Much criticism resembles censorship, a form of repressive power
working negatively against freedom or desire, i.e., against negative
liberty. It cannot establish or understand the way 'positive liberty'
works, as it is reactive toward a problem that has already occurred. But notions of
breakdown or fragmentation can only ever allow an image of a cracked whole to emerge - the
lines that appear are irreversible and inseparable from the critique, like with a shattered mirror. As such, the critical procedure can aid, but can never substitute for praxis.
Agamben
writes: "Be your own face. Go to the threshold. Do not remain the
subjects of your properties or faculties, do not stay beneath them:
rather, go with them, in them, beyond them." This is placed at the end
of a short essay, "The Face" (1995), which begins with the premise that
"the face is the only location of community, the only possible city."
Bravo, Agamben, for pointing beyond the subjective-objective
murkiness of 'self-reflection' and 'identity,' with all the implicit
inner-outer assumptions. When I am just my own exteriority, when I am
just my own exposure or relation to the world, I am not alienated, I am reunited
with an 'essential' correlate of myself, which is precisely my
other-than-self, a self-in-becoming. This is both spatial and temporal, and the two can be linked. When I become the way my body
'faces' the world, and not how it re-presents itself via
conscious recognition (which, as the inverted mirror-image attests, is truly impossible), my potential 'appears' concretely in
practice - my 'self' becomes unpredictable and uncapturable to those who
would control me, while I retain a corporeal know-how which allows me to act in
both self-defense and self-expression (which I cannot 'grasp' to represent, however). Exteriority allows ecstatic
self-expropriation, and is opposed to all notions of appropriation or
self-identity based on prior 'sense-certainty.' Instead, 'one' emerges as a singularity beyond both
particularity and universality.
What I feel like I need is
support or aid without creating chains of dependency. It is a lie, and
an expression of extreme alienation, to say that the dominated want to
rely on the dominant, or on an overarching system, for survival. This
hurts our development and maintains the status quo. What we have to do
is dissociate practices of mutual aid from the neglect of human needs
which accompanies anti-welfare ideologies and discourses.

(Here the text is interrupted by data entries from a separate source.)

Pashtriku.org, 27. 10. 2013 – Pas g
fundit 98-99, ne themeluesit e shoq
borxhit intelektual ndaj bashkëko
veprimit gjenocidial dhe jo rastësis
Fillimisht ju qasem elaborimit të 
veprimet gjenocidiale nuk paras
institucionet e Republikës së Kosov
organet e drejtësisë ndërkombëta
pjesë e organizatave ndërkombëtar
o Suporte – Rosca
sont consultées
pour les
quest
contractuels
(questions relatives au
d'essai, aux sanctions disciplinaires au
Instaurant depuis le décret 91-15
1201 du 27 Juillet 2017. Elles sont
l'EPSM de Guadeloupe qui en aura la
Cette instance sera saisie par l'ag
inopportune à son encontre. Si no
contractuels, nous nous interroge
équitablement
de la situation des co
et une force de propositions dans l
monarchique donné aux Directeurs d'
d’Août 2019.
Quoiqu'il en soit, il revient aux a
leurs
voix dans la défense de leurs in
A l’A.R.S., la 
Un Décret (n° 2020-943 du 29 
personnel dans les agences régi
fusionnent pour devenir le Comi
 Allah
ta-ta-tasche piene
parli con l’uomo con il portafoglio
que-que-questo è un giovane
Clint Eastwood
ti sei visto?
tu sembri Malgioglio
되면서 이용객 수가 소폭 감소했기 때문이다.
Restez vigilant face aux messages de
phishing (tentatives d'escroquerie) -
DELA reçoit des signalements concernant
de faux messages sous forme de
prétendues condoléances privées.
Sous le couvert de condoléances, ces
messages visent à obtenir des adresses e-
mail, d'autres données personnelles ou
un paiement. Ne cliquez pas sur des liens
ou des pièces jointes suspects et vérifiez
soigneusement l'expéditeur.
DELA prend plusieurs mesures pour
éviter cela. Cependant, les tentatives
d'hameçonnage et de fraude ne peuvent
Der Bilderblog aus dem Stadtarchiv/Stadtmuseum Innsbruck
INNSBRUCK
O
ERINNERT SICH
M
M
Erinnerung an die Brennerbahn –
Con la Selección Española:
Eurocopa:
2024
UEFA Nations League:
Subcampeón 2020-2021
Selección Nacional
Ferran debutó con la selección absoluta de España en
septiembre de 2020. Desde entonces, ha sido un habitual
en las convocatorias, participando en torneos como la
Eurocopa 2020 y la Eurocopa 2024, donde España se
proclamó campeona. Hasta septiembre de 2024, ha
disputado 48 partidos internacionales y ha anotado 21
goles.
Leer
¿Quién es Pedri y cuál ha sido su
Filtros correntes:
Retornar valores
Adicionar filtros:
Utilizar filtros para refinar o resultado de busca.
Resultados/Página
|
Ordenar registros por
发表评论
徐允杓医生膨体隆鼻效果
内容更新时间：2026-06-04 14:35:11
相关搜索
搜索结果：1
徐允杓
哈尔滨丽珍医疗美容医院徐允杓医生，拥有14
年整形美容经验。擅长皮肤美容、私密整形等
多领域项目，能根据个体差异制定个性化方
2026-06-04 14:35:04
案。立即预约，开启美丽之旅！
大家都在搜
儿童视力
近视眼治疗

There are
forms of self-protection that enable new social needs and possibilities,
as long as these are not totalizing. If needs develop at the
dispositional level of habitus, and are never fully visible or
representable as such, then we must question public recognition as an a
priori criterion for aid. Too often, this externalizing and overbearing
relation suffocates the very human potential it is supposed to foster.
There is no such thing as equality of opportunity, since some come
better equipped to 'run the race' on their home ground, but systemic
imbalances need to be addressed in a way that doesn't overcode the
relation between the dominated person and system of domination into a
hard association, that leaves room for people to grow in relation to
others, but not to a generalized Other. We need support and healing so that we can develop new experiences, but not a system to fall back on or 'fix' us. We need a non- "possessive individualist" autonomy.